Politique

La crise entre le Mali et l’Algérie pèse sur la sécurité régionale

Crisis Group met en lumière le recul de l’influence algérienne au Sahel et appelle à une médiation africaine pour apaiser les tensions.


Le Groupe international de crise (International Crisis Group) a mis en lumière l’escalade des tensions entre le Mali et l’Algérie ainsi que le déclin de l’influence algérienne dans la région du Sahel, mettant en garde contre les répercussions d’une crise exacerbée par l’amplification, selon elle, par l’Algérie de l’incident impliquant l’abattage d’un drone de reconnaissance de l’armée malienne. L’organisation alerte sur les conséquences de cette détérioration sur la stabilité d’une région déjà fragilisée par des risques sécuritaires et des menaces terroristes, plaidant pour une médiation africaine afin d’éviter l’escalade.

Spécialisée dans la recherche et l’analyse approfondie sur les zones de conflit dans le monde, l’organisation estime que, sans efforts concrets pour réduire les tensions, la crise entre Bamako et Alger pourrait évoluer vers un affrontement ouvert.

Elle souligne également que l’Algérie a raté une occasion stratégique de renforcer son rôle dans la région du Sahel après le retrait de la France de l’opération Barkhane en 2022. Alger aurait pu combler ce vide et s’imposer comme partenaire sécuritaire crédible, mais son échec dans le dossier malien a poussé Bamako à se rapprocher du Niger et du Burkina Faso, alors que la Russie a profité du contexte pour accroître son influence par le biais d’accords militaires et économiques.

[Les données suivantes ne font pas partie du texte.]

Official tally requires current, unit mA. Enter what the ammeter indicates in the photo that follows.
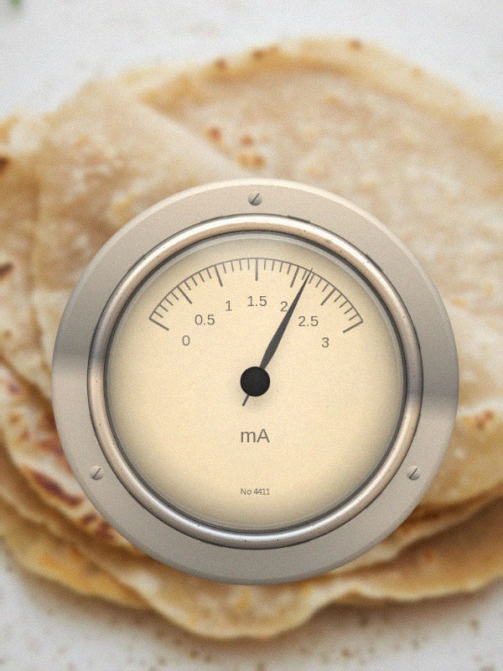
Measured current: 2.15 mA
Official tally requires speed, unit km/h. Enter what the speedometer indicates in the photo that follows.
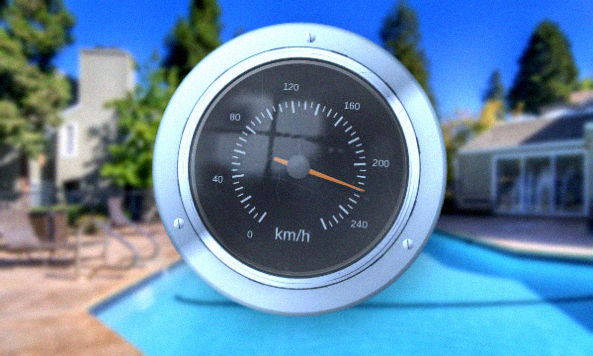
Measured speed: 220 km/h
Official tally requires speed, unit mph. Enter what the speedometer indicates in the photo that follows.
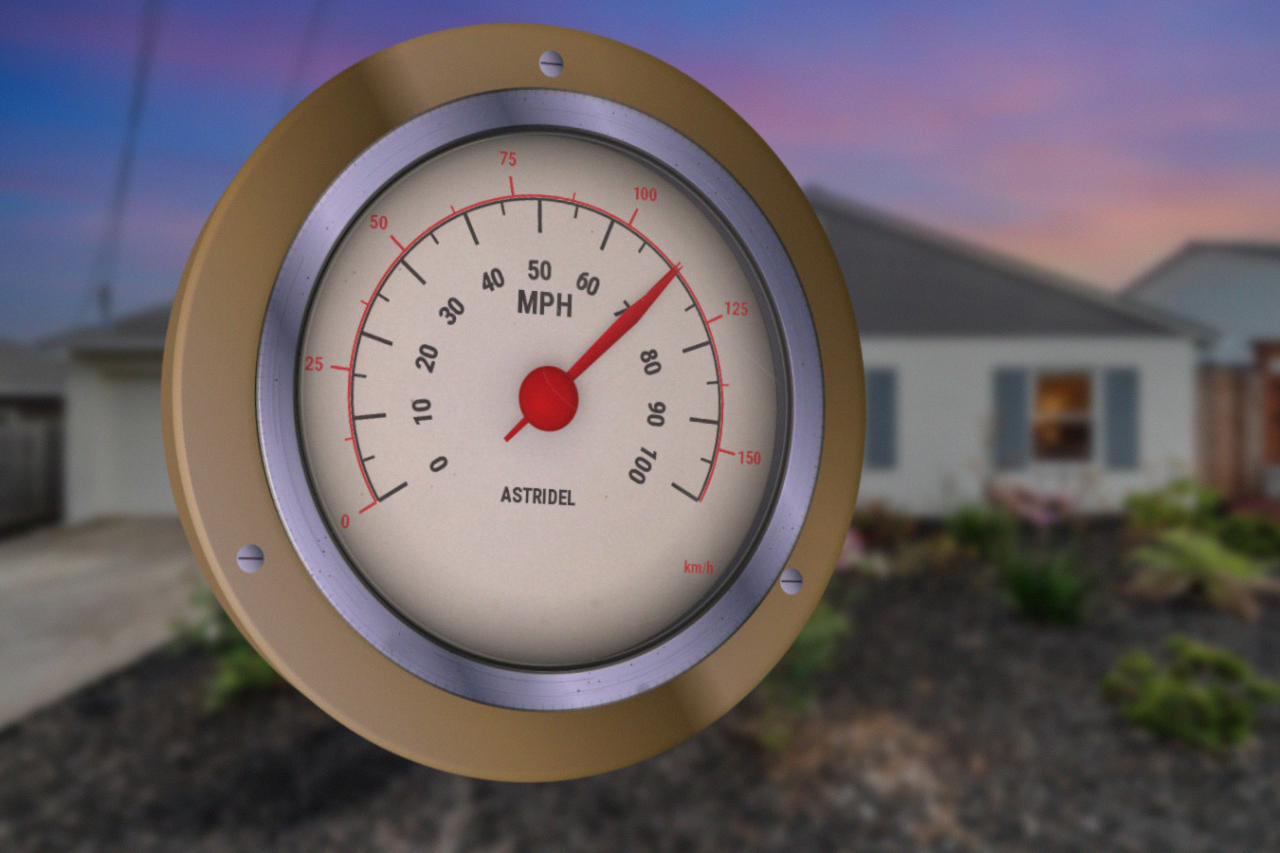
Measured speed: 70 mph
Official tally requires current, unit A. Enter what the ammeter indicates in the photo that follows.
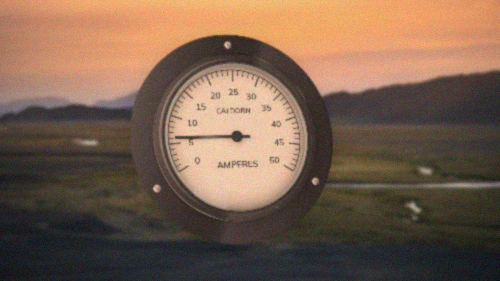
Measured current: 6 A
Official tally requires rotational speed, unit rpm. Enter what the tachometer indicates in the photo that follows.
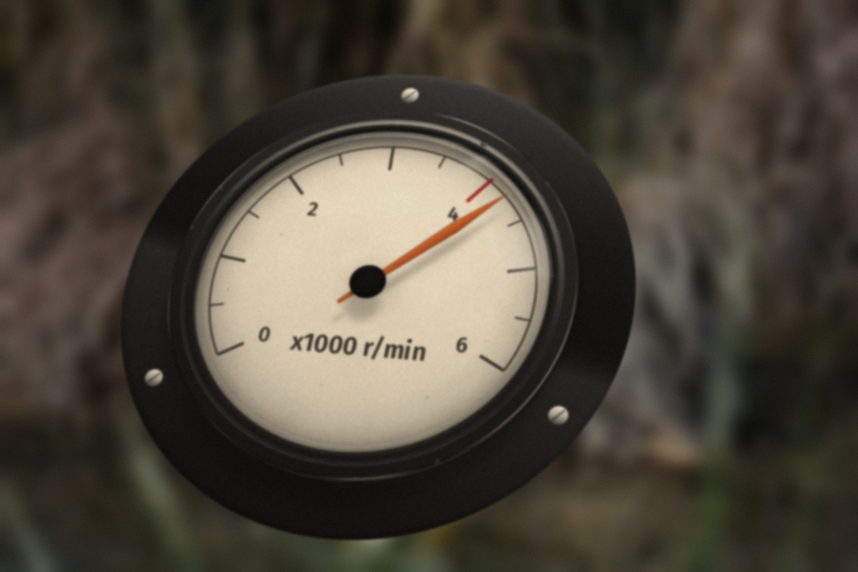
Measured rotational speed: 4250 rpm
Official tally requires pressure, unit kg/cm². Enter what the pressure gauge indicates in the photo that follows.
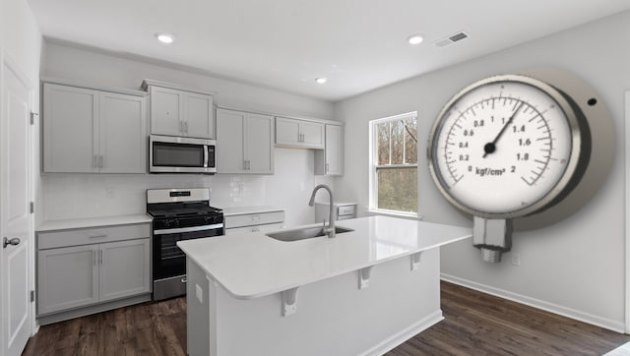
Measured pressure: 1.25 kg/cm²
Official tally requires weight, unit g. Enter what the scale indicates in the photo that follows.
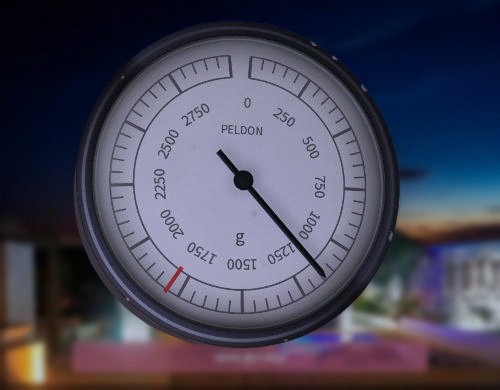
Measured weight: 1150 g
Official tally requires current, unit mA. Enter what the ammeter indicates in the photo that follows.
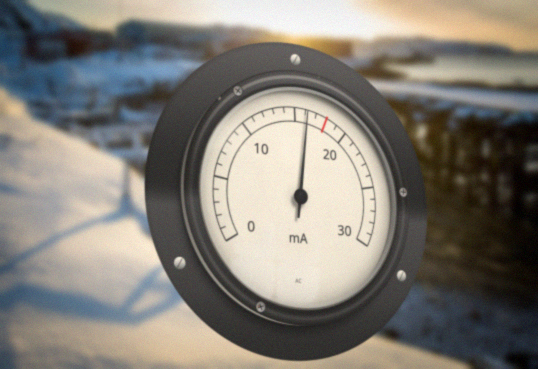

Les relations entre le Mali et l’Algérie se sont détériorées depuis que Bamako a annulé, fin 2023, l’accord de paix fragile signé en 2015 sous l’égide d’Alger, censé mettre fin au conflit opposant l’armée malienne aux séparatistes touaregs, sans qu’aucun progrès tangible n’ait été constaté.

Alger est perçue comme n’ayant pas accepté la fin de son rôle au Mali, pays qui l’a accusée à plusieurs reprises d’ingérence, notamment pour avoir négocié avec les séparatistes sans l’impliquer, ce que les autorités algériennes ont nié en affirmant que leurs discussions visaient uniquement à apaiser les tensions avec leur voisin.

La crise s’est aggravée début avril avec la destruction par l’Algérie d’un drone malien au-dessus de son territoire, un acte perçu davantage comme une démonstration de force que comme une mesure de protection nationale. Les relations ont alors atteint un point de rupture : Bamako et ses alliés, le Niger et le Burkina Faso, ont rappelé leurs ambassadeurs à Alger, qui a répliqué en rappelant ses propres ambassadeurs au Mali et au Niger.

Des observateurs estiment que l’Algérie traverse une phase d’isolement sur le continent africain, en raison de sa diplomatie hésitante et de son incapacité à reconstruire ses relations avec plusieurs pays. Malgré son image de médiateur en matière de paix et de stabilité, ses tentatives se sont soldées par des échecs, et elle fait face à des accusations d’ingérence, de soutien aux mouvements séparatistes, et d’un désir d’accroître son influence sans proposer de véritables solutions aux défis économiques et de développement de la région.

Dans son rapport, Crisis Group avertit que la poursuite de l’escalade, en particulier dans le contexte des frappes de drones menées par l’armée malienne contre les groupes armés dans le nord, risque d’entraîner des erreurs de ciblage ou des violations de frontières mettant en danger la vie de civils et de militaires.

Le groupe considère que la montée des tensions entre Bamako et Alger compromet les chances de résolution du conflit entre le gouvernement central et les mouvements touaregs. Ces derniers cherchent à affaiblir les capacités de l’armée malienne et à avancer vers le contrôle de villes stratégiques après plusieurs victoires militaires. Certains pourraient même nouer des alliances avec des groupes jihadistes.

Crisis Group appelle à des solutions diplomatiques urgentes à la crise entre l’Algérie et le Mali, en insistant sur la nécessité de reconnaître mutuellement les intérêts sécuritaires des deux parties et d’éviter toute posture de domination ou de déni, tout en proposant une médiation africaine pour désamorcer les tensions entre ces deux pays partageant plus de 1 400 kilomètres de frontière.